A possible retort might be here that what is being argued for (same-sex unions) falls under the hermeneutic of “love,” which Jesus (Mark 12:28-31; Matt 22:37-39; Luke 10:27), Paul (Rom 13:8-10 ; Gal 5:14), and James (Jas 2:8-13) all affirm as central to Christian obedience. However, these commands come from a combination of Deuteronomy 6:4-5 (Love God) and Leviticus 19:18 (Love neighbor). The irony here is Jesus, Paul, and James affirm the validity of Leviticus 19 for Christian practice. If their basis for establishing the centrality of love for Christian obedience is rooted in Leviticus 19, would we expect them to then be ignoring Leviticus 18 and 20? Clearly not. If these three chapters informed both their sexual ethics and their commitment to the centrality of love, can we so readily rend them apart? It seems to me this runs roughshod over sound and sensible hermeneutical principles. To claim the centrality of love is to stand upon Jesus, James, and Paul and Moses (cf. Lev 19). Erasing the validity of Leviticus from the foundation of ethical norms likewise erases the foundation for the centrality of love of neighbor which permeates the New Testament. Let’s not throw Moses out with the bathwater.
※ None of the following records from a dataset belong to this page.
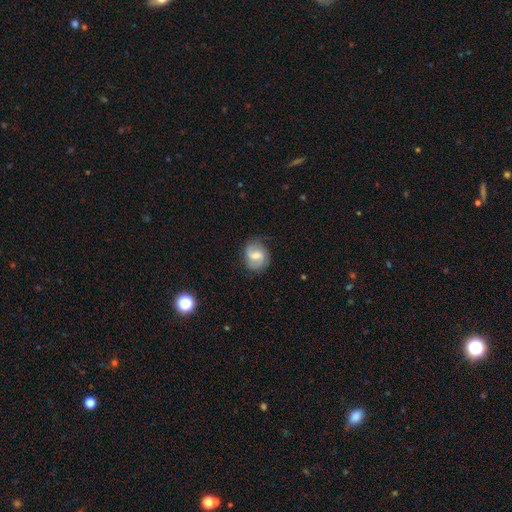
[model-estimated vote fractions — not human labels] Smooth or featured? featured or disk (68%)
Edge-on disk? no (98%)
Bar? weak (56%)
Spiral arms? yes (91%)
Spiral winding? medium (47%)
Spiral arm count? 2 (85%)
Bulge size? moderate (57%)
Merging? none (77%)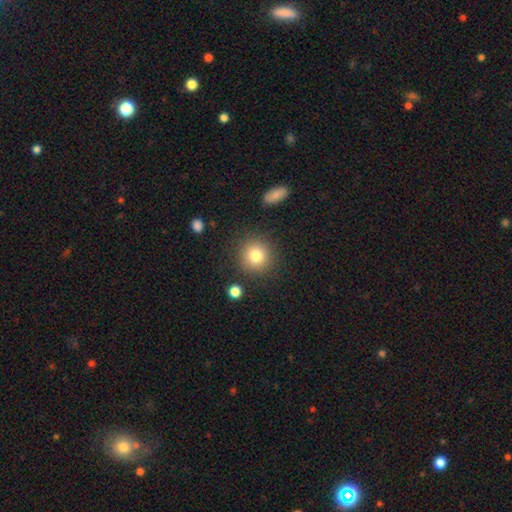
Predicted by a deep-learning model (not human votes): A smooth galaxy with no disk features (81%) that is round (93%).

Vote fractions:
- Smooth or featured? smooth: 81% / star or artifact: 11% / featured or disk: 8%
- How rounded? round: 93% / in between: 6% / cigar-shaped: 1%
- Merging? none: 87% / minor disturbance: 7% / major disturbance: 3% / merger: 3%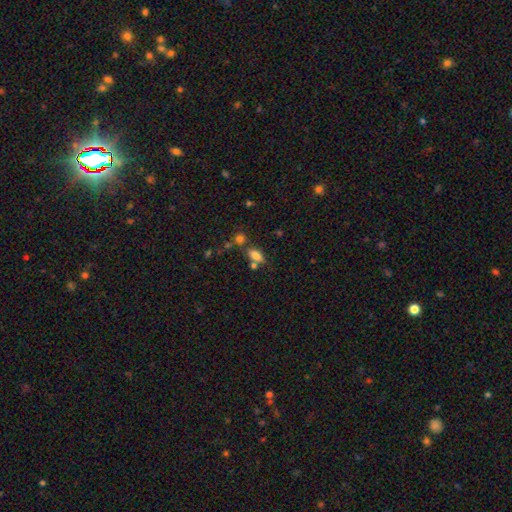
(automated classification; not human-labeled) smooth 79%, star or artifact 12%, featured or disk 9%. Down the decision tree: how rounded — in between (87%); merging — none (60%).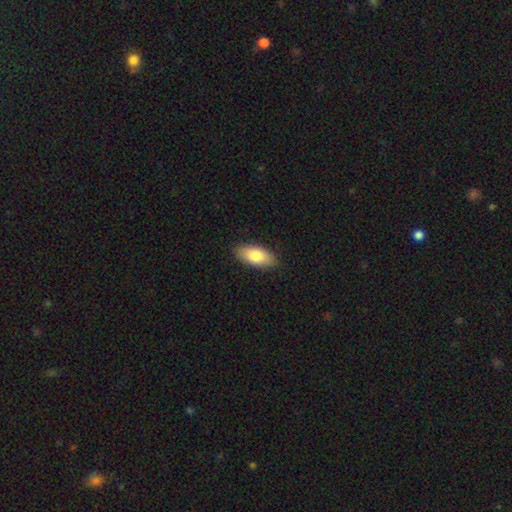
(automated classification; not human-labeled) smooth 82%, featured or disk 12%, star or artifact 6%. Down the decision tree: how rounded — in between (90%); merging — none (88%).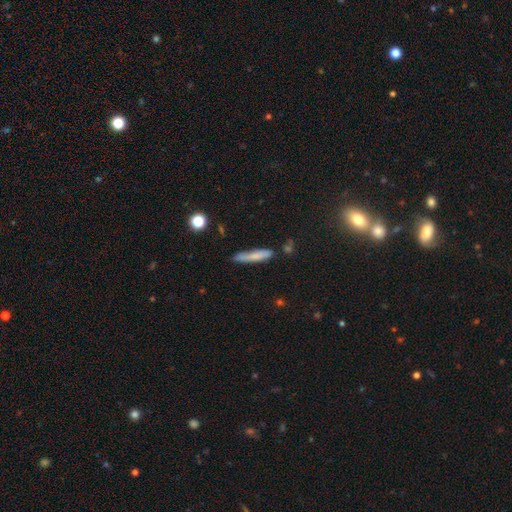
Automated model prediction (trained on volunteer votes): The model was most divided on "merging": none: 69%, minor disturbance: 21%, major disturbance: 5%, merger: 5%. More confident: how rounded — cigar-shaped (91%); smooth or featured — smooth (73%).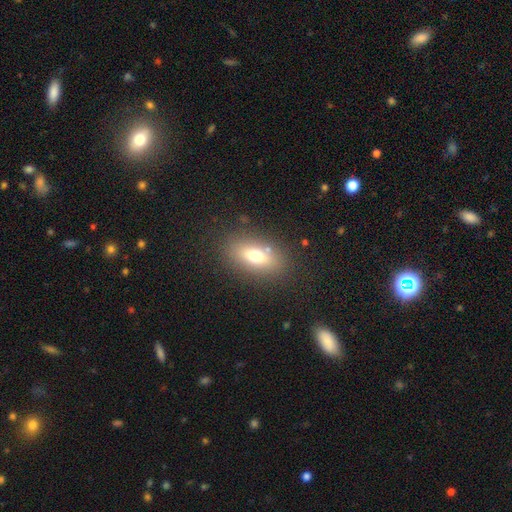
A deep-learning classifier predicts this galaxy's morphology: This appears to be a smooth galaxy with no disk features (68%) that is in between round and cigar-shaped (81%). Merging: none (82%).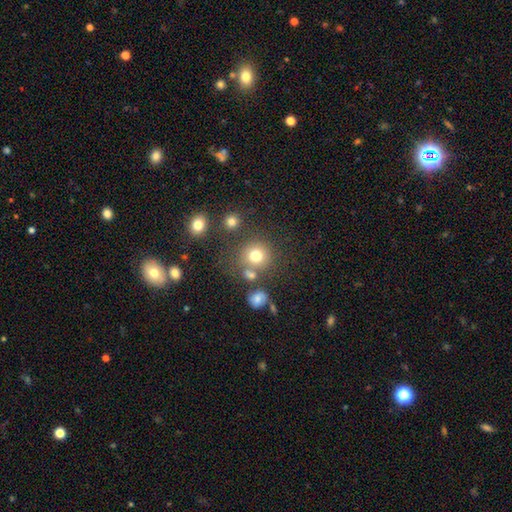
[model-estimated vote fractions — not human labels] smooth-or-featured: smooth: 76% | star or artifact: 15% | featured or disk: 9%
  how-rounded: round: 89% | in between: 10% | cigar-shaped: 1%
  merging: none: 70% | merger: 13% | minor disturbance: 11% | major disturbance: 6%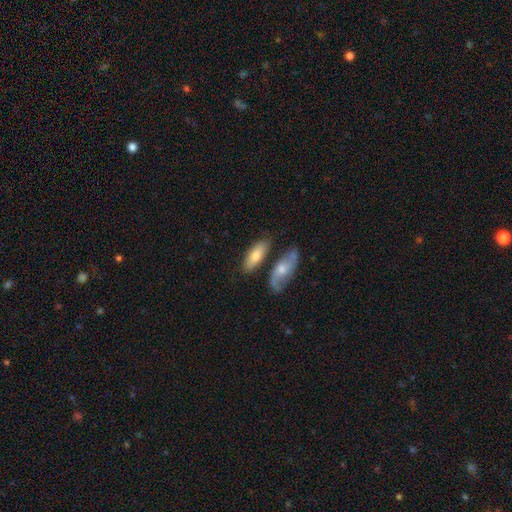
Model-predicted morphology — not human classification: smooth 66%, featured or disk 27%, star or artifact 6%. Down the decision tree: how rounded — in between (67%); merging — none (64%).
This does not mean, of course, that the Church, even if it stands on reasonable ground historically and exegetically for holding that same-sex sexual activity, and all sexual activity outside of male-female unions, has handled these matters well. The numerous failings, offenses, and outrages are well-documented. In fact, we have inverted the matter entirely. It appears that both Jesus and Paul value the primacy of celibacy for religious service and offer marriage as a concession. Jesus seems to imply this in Matthew 19:10-12, which we examined above, and Paul states it outright in 1 Corinthians 7:7-9 (“Now I say to the unmarried and to the widows: It is good for them if they remain as I am. But if they cannot control themselves, they should marry, for it is better to marry than to burn with sexual desire” (LEB).).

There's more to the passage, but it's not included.